▶ _What to produce_
Report each line of the entries that includes "novosti" by copying it.

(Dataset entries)
***

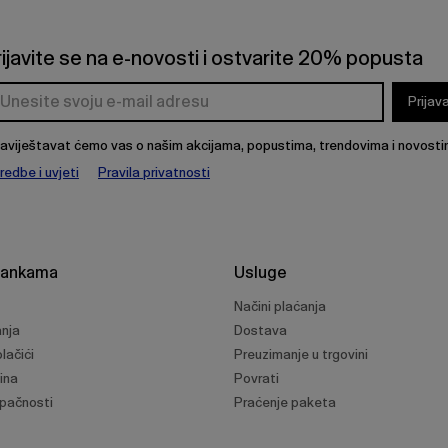
rijavite se na e-novosti i ostvarite 20% popusta
Prijav
aviještavat ćemo vas o našim akcijama, popustima, trendovima i novosti
redbe i uvjeti
Pravila privatnosti
rankama
Usluge
Načini plaćanja
anja
Dostava
lačići
Preuzimanje u trgovini
ina
Povrati
upačnosti
Praćenje paketa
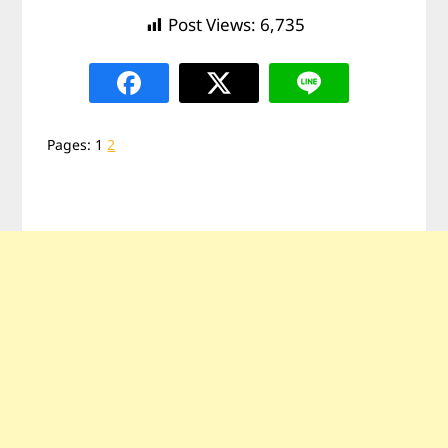
Post Views:
6,735
Pages:
1
2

***

▶ _Solved exercise_
rijavite se na e-novosti i ostvarite 20% popusta
aviještavat ćemo vas o našim akcijama, popustima, trendovima i novosti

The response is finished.